Job item
The following entries are to be repeated exactly, and the pictures are to be left behind.

Data provided
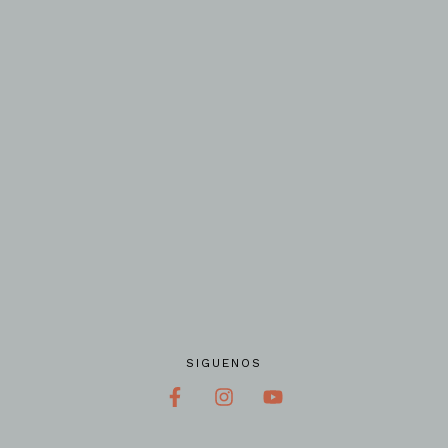
SIGUENOS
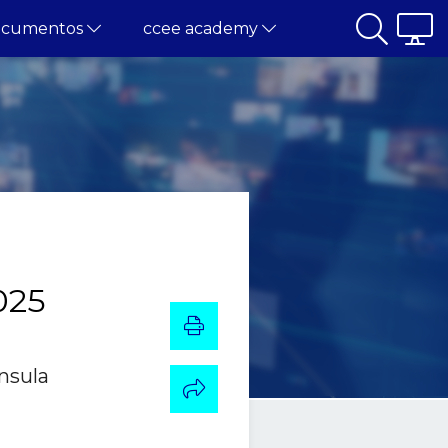
ocumentos
ccee academy
025
nsula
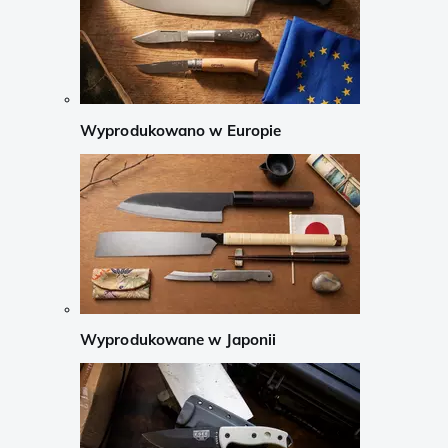
Wyprodukowano w Europie
Wyprodukowane w Japonii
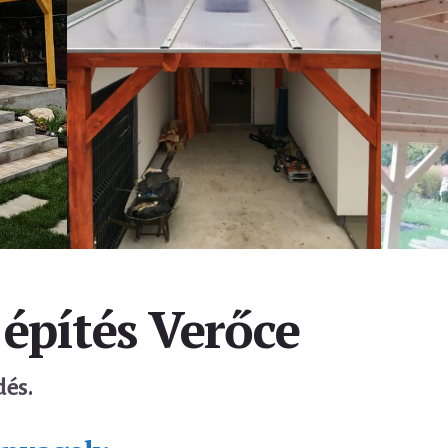
 építés Verőce
dés.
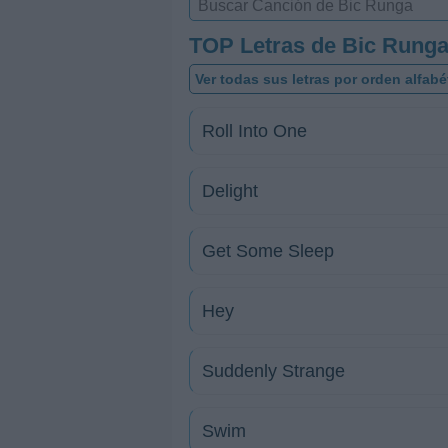
TOP Letras de Bic Rung
Ver todas sus letras por orden alfabé
Roll Into One
Delight
Get Some Sleep
Hey
Suddenly Strange
Swim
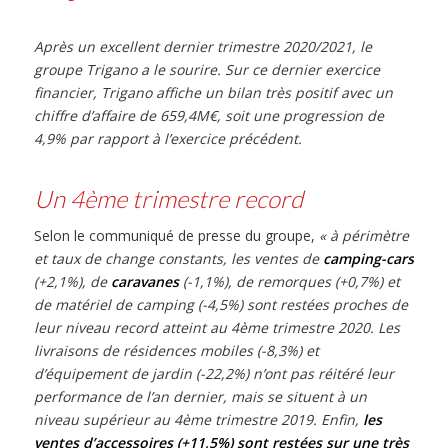
Après un excellent dernier trimestre 2020/2021, le
groupe Trigano a le sourire. Sur ce dernier exercice
financier, Trigano affiche un bilan très positif avec un
chiffre d’affaire de 659,4M€, soit une progression de
4,9% par rapport à l’exercice précédent.
Un 4ème trimestre record
Selon le communiqué de presse du groupe,
« à
périmètre
et taux de change constants, les ventes de
camping-cars
(+2,1%), de
caravanes
(-1,1%), de remorques (+0,7%) et
de matériel de camping (-4,5%) sont restées proches de
leur niveau record atteint au 4
ème
trimestre 2020. Les
livraisons de résidences mobiles (-8,3%) et
d’équipement de jardin (-22,2%) n’ont pas réitéré leur
performance de l’an dernier, mais se situent à un
niveau supérieur au 4ème trimestre 2019. Enfin,
les
ventes d’accessoires (+11,5%) sont restées sur une très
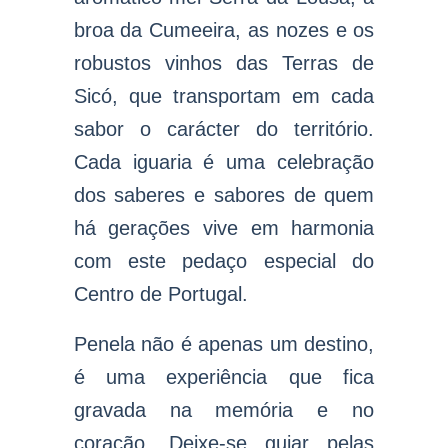
broa da Cumeeira, as nozes e os
robustos vinhos das Terras de
Sicó, que transportam em cada
sabor o carácter do território.
Cada iguaria é uma celebração
dos saberes e sabores de quem
há gerações vive em harmonia
com este pedaço especial do
Centro de Portugal.
Penela não é apenas um destino,
é uma experiência que fica
gravada na memória e no
coração. Deixe-se guiar pelas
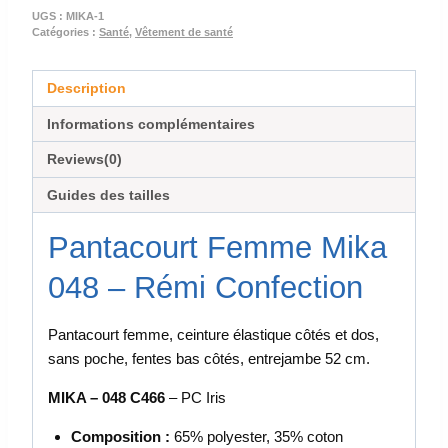
UGS :
MIKA-1
Catégories :
Santé
,
Vêtement de santé
Description
Informations complémentaires
Reviews(0)
Guides des tailles
Pantacourt Femme Mika
048 – Rémi Confection
Pantacourt femme, ceinture élastique côtés et dos,
sans poche, fentes bas côtés, entrejambe 52 cm.
MIKA – 048 C466
– PC Iris
Composition :
65% polyester, 35% coton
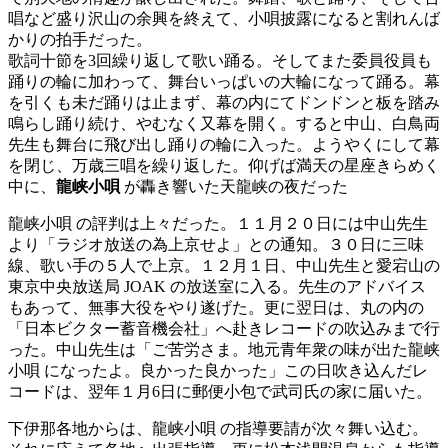
唱など盛り沢山の余興を終えて、小唄披露になると割れんば
かりの拍手だった。
歌詞十節を3回繰り返して歌い踊る。そしてまた委員役員も
踊りの輪に加わって、舞台いっぱいの大輪になって踊る。幕
を引くも未だ踊りは止まず、幕の内にてドンドンと板を踏み
鳴らし踊り続け、やむなく又幕を開く。すると中山、白鳥両
先生も舞台に飛び出し踊りの輪に入った。ようやくにして幕
を閉じ、万歳三唱を繰り返した。仰げば満天の星座きらめく
中に、
龍峡小唄
が轟き響いた天龍峡の夜だった
龍峡小唄 の評判は上々だった。１１月２０日には中山先生
より「ラジオ放送の為上京せよ」との通知。３０日に三味
線、歌い手の５人で上京。１２月１日、中山先生と愛宕山の
東京中央放送局 JOAK の放送室に入る。先生のアドバイス
もあって、無事大役をやり遂げた。更に翌日は、丸の内の
「日本ビクター蓄音機会社」へ赴きレコードの吹込みまで行
った。中山先生は「ご苦労さま。地元青年衆の味が出た龍峡
小唄 になったよ。良かった良かった」この日吹き込んだレ
コードは、翌年１月6日に郵便小包で武司氏の家に届いた。
下伊那各地からは、龍峡小唄 の指導要請が次々舞い込む。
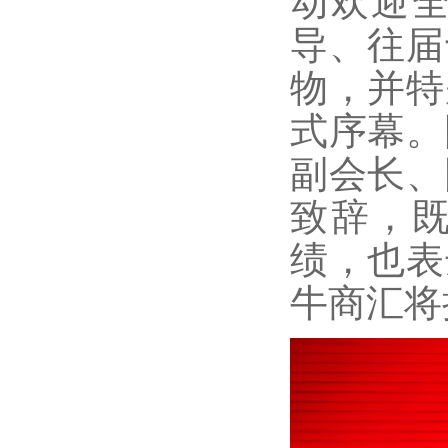
动欢迎
导、往届
物，并特
式序幕。
副会长、
致辞，
绩，也表
牛商汇将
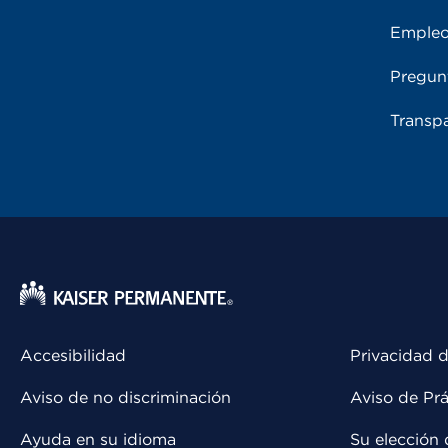
Emple
Pregun
Transpa
Accesibilidad
Privacidad d
Aviso de no discriminación
Aviso de Prá
Ayuda en su idioma
Su elección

Written answer
SIGUENOS
ocumentos
ccee academy
025
nsula
Wyprodukowano w Europie
Wyprodukowane w Japonii
 építés Verőce
dés.
TOP Letras de Bic Rung
Ver todas sus letras por orden alfabé
Roll Into One
Delight
Get Some Sleep
Hey
Suddenly Strange
Swim
Après un excellent dernier trimestre 2020/2021, le
groupe Trigano a le sourire. Sur ce dernier exercice
financier, Trigano affiche un bilan très positif avec un
chiffre d’affaire de 659,4M€, soit une progression de
4,9% par rapport à l’exercice précédent.
Un 4ème trimestre record
Selon le communiqué de presse du groupe,
« à
périmètre
et taux de change constants, les ventes de
camping-cars
(+2,1%), de
caravanes
(-1,1%), de remorques (+0,7%) et
de matériel de camping (-4,5%) sont restées proches de
leur niveau record atteint au 4
ème
trimestre 2020. Les
livraisons de résidences mobiles (-8,3%) et
d’équipement de jardin (-22,2%) n’ont pas réitéré leur
performance de l’an dernier, mais se situent à un
niveau supérieur au 4ème trimestre 2019. Enfin,
les
ventes d’accessoires (+11,5%) sont restées sur une très
broa da Cumeeira, as nozes e os
robustos vinhos das Terras de
Sicó, que transportam em cada
sabor o carácter do território.
Cada iguaria é uma celebração
dos saberes e sabores de quem
há gerações vive em harmonia
com este pedaço especial do
Centro de Portugal.
Penela não é apenas um destino,
é uma experiência que fica
gravada na memória e no
coração. Deixe-se guiar pelas
UGS :
MIKA-1
Catégories :
Santé
,
Vêtement de santé
Description
Informations complémentaires
Reviews(0)
Guides des tailles
Pantacourt Femme Mika
048 – Rémi Confection
Pantacourt femme, ceinture élastique côtés et dos,
sans poche, fentes bas côtés, entrejambe 52 cm.
MIKA – 048 C466
– PC Iris
Composition :
65% polyester, 35% coton
唱など盛り沢山の余興を終えて、小唄披露になると割れんば
かりの拍手だった。
歌詞十節を3回繰り返して歌い踊る。そしてまた委員役員も
踊りの輪に加わって、舞台いっぱいの大輪になって踊る。幕
を引くも未だ踊りは止まず、幕の内にてドンドンと板を踏み
鳴らし踊り続け、やむなく又幕を開く。すると中山、白鳥両
先生も舞台に飛び出し踊りの輪に入った。ようやくにして幕
を閉じ、万歳三唱を繰り返した。仰げば満天の星座きらめく
中に、
龍峡小唄
が轟き響いた天龍峡の夜だった
龍峡小唄 の評判は上々だった。１１月２０日には中山先生
より「ラジオ放送の為上京せよ」との通知。３０日に三味
線、歌い手の５人で上京。１２月１日、中山先生と愛宕山の
東京中央放送局 JOAK の放送室に入る。先生のアドバイス
もあって、無事大役をやり遂げた。更に翌日は、丸の内の
「日本ビクター蓄音機会社」へ赴きレコードの吹込みまで行
った。中山先生は「ご苦労さま。地元青年衆の味が出た龍峡
小唄 になったよ。良かった良かった」この日吹き込んだレ
コードは、翌年１月6日に郵便小包で武司氏の家に届いた。
下伊那各地からは、龍峡小唄 の指導要請が次々舞い込む。
动欢迎
导、往届
物，并特
式序幕。
副会长、
致辞，
绩，也表
牛商汇将
Emple
Pregun
Transpa
Accesibilidad
Privacidad d
Aviso de no discriminación
Aviso de Prá
Ayuda en su idioma
Su elección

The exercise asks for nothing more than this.